━━ Exercise material

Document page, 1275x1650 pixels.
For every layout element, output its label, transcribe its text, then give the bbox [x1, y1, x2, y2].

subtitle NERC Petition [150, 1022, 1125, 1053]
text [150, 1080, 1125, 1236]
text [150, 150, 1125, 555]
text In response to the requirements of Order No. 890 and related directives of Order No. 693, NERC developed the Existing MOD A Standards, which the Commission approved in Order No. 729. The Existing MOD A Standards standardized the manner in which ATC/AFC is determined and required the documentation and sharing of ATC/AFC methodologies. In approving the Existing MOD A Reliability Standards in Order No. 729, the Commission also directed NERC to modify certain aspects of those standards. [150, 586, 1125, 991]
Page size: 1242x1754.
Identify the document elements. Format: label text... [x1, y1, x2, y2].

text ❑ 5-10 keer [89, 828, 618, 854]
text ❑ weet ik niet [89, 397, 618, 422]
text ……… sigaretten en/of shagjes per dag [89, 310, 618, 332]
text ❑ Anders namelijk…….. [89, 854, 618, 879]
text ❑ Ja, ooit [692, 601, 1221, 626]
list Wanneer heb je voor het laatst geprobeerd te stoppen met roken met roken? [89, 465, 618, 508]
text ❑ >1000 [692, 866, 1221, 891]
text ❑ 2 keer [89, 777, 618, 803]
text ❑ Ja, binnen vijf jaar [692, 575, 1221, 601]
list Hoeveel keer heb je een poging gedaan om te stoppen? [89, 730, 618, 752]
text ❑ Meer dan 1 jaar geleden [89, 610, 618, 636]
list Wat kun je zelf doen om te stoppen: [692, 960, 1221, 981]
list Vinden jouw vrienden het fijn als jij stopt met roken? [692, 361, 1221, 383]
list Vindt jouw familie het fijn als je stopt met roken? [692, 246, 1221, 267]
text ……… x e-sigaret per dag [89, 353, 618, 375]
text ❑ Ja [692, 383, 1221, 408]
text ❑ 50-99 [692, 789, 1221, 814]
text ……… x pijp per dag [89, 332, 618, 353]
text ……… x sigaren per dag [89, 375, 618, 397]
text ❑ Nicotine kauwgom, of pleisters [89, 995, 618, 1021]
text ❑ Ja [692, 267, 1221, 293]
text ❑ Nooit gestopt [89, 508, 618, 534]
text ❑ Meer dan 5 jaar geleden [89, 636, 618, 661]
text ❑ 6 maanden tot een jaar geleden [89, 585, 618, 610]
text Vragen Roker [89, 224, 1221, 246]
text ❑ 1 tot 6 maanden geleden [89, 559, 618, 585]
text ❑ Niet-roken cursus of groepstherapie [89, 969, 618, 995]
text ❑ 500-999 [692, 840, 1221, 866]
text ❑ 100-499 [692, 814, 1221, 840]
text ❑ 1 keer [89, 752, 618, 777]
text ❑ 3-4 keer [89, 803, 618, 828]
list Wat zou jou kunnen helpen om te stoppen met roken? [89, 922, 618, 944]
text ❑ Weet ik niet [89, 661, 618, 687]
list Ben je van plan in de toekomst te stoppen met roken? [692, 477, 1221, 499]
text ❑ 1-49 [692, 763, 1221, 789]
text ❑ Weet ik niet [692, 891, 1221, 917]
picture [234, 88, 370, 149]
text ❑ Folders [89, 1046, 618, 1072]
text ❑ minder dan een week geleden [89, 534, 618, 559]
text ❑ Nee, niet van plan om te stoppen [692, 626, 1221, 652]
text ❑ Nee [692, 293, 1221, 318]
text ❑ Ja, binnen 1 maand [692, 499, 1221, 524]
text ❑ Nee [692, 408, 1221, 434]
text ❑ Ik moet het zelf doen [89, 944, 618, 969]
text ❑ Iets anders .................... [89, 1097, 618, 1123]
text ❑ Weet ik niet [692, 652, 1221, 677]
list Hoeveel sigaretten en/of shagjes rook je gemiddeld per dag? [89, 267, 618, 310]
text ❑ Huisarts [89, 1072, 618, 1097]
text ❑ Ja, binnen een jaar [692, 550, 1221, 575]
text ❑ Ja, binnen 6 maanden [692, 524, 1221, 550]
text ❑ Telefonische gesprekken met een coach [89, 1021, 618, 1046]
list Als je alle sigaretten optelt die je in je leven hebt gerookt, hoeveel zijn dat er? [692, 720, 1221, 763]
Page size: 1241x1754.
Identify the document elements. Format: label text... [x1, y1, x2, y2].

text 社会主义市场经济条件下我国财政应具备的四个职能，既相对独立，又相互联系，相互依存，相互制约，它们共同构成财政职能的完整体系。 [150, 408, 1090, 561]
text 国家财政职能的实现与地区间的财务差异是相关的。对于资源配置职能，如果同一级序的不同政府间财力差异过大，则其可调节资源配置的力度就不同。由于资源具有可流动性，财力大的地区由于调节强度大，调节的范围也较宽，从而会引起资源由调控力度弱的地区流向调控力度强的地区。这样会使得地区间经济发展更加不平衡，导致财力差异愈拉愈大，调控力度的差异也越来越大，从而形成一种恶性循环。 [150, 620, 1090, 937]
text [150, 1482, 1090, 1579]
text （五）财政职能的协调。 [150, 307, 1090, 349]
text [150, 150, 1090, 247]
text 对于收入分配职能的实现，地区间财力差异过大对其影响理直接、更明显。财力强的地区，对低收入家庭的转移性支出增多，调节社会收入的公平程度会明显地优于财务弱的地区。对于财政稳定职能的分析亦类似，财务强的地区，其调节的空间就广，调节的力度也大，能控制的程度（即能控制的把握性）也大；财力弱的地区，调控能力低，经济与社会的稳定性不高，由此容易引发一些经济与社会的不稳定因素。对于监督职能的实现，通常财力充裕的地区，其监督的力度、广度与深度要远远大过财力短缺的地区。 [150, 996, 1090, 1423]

━━━━

— Required work —
Reproduce the entries above exactly.

— Output of the exercise —
Document page, 1275x1650 pixels.
For every layout element, output its label, transcribe its text, then give the bbox [x1, y1, x2, y2].

subtitle NERC Petition [150, 1022, 1125, 1053]
text [150, 1080, 1125, 1236]
text [150, 150, 1125, 555]
text In response to the requirements of Order No. 890 and related directives of Order No. 693, NERC developed the Existing MOD A Standards, which the Commission approved in Order No. 729. The Existing MOD A Standards standardized the manner in which ATC/AFC is determined and required the documentation and sharing of ATC/AFC methodologies. In approving the Existing MOD A Reliability Standards in Order No. 729, the Commission also directed NERC to modify certain aspects of those standards. [150, 586, 1125, 991]
Page size: 1242x1754.
Identify the document elements. Format: label text... [x1, y1, x2, y2].

text ❑ 5-10 keer [89, 828, 618, 854]
text ❑ weet ik niet [89, 397, 618, 422]
text ……… sigaretten en/of shagjes per dag [89, 310, 618, 332]
text ❑ Anders namelijk…….. [89, 854, 618, 879]
text ❑ Ja, ooit [692, 601, 1221, 626]
list Wanneer heb je voor het laatst geprobeerd te stoppen met roken met roken? [89, 465, 618, 508]
text ❑ >1000 [692, 866, 1221, 891]
text ❑ 2 keer [89, 777, 618, 803]
text ❑ Ja, binnen vijf jaar [692, 575, 1221, 601]
list Hoeveel keer heb je een poging gedaan om te stoppen? [89, 730, 618, 752]
text ❑ Meer dan 1 jaar geleden [89, 610, 618, 636]
list Wat kun je zelf doen om te stoppen: [692, 960, 1221, 981]
list Vinden jouw vrienden het fijn als jij stopt met roken? [692, 361, 1221, 383]
list Vindt jouw familie het fijn als je stopt met roken? [692, 246, 1221, 267]
text ……… x e-sigaret per dag [89, 353, 618, 375]
text ❑ Ja [692, 383, 1221, 408]
text ❑ 50-99 [692, 789, 1221, 814]
text ……… x pijp per dag [89, 332, 618, 353]
text ……… x sigaren per dag [89, 375, 618, 397]
text ❑ Nicotine kauwgom, of pleisters [89, 995, 618, 1021]
text ❑ Ja [692, 267, 1221, 293]
text ❑ Nooit gestopt [89, 508, 618, 534]
text ❑ Meer dan 5 jaar geleden [89, 636, 618, 661]
text ❑ 6 maanden tot een jaar geleden [89, 585, 618, 610]
text Vragen Roker [89, 224, 1221, 246]
text ❑ 1 tot 6 maanden geleden [89, 559, 618, 585]
text ❑ Niet-roken cursus of groepstherapie [89, 969, 618, 995]
text ❑ 500-999 [692, 840, 1221, 866]
text ❑ 100-499 [692, 814, 1221, 840]
text ❑ 1 keer [89, 752, 618, 777]
text ❑ 3-4 keer [89, 803, 618, 828]
list Wat zou jou kunnen helpen om te stoppen met roken? [89, 922, 618, 944]
text ❑ Weet ik niet [89, 661, 618, 687]
list Ben je van plan in de toekomst te stoppen met roken? [692, 477, 1221, 499]
text ❑ 1-49 [692, 763, 1221, 789]
text ❑ Weet ik niet [692, 891, 1221, 917]
picture [234, 88, 370, 149]
text ❑ Folders [89, 1046, 618, 1072]
text ❑ minder dan een week geleden [89, 534, 618, 559]
text ❑ Nee, niet van plan om te stoppen [692, 626, 1221, 652]
text ❑ Nee [692, 293, 1221, 318]
text ❑ Ja, binnen 1 maand [692, 499, 1221, 524]
text ❑ Nee [692, 408, 1221, 434]
text ❑ Ik moet het zelf doen [89, 944, 618, 969]
text ❑ Iets anders .................... [89, 1097, 618, 1123]
text ❑ Weet ik niet [692, 652, 1221, 677]
list Hoeveel sigaretten en/of shagjes rook je gemiddeld per dag? [89, 267, 618, 310]
text ❑ Huisarts [89, 1072, 618, 1097]
text ❑ Ja, binnen een jaar [692, 550, 1221, 575]
text ❑ Ja, binnen 6 maanden [692, 524, 1221, 550]
text ❑ Telefonische gesprekken met een coach [89, 1021, 618, 1046]
list Als je alle sigaretten optelt die je in je leven hebt gerookt, hoeveel zijn dat er? [692, 720, 1221, 763]
Page size: 1241x1754.
Identify the document elements. Format: label text... [x1, y1, x2, y2].

text 社会主义市场经济条件下我国财政应具备的四个职能，既相对独立，又相互联系，相互依存，相互制约，它们共同构成财政职能的完整体系。 [150, 408, 1090, 561]
text 国家财政职能的实现与地区间的财务差异是相关的。对于资源配置职能，如果同一级序的不同政府间财力差异过大，则其可调节资源配置的力度就不同。由于资源具有可流动性，财力大的地区由于调节强度大，调节的范围也较宽，从而会引起资源由调控力度弱的地区流向调控力度强的地区。这样会使得地区间经济发展更加不平衡，导致财力差异愈拉愈大，调控力度的差异也越来越大，从而形成一种恶性循环。 [150, 620, 1090, 937]
text [150, 1482, 1090, 1579]
text （五）财政职能的协调。 [150, 307, 1090, 349]
text [150, 150, 1090, 247]
text 对于收入分配职能的实现，地区间财力差异过大对其影响理直接、更明显。财力强的地区，对低收入家庭的转移性支出增多，调节社会收入的公平程度会明显地优于财务弱的地区。对于财政稳定职能的分析亦类似，财务强的地区，其调节的空间就广，调节的力度也大，能控制的程度（即能控制的把握性）也大；财力弱的地区，调控能力低，经济与社会的稳定性不高，由此容易引发一些经济与社会的不稳定因素。对于监督职能的实现，通常财力充裕的地区，其监督的力度、广度与深度要远远大过财力短缺的地区。 [150, 996, 1090, 1423]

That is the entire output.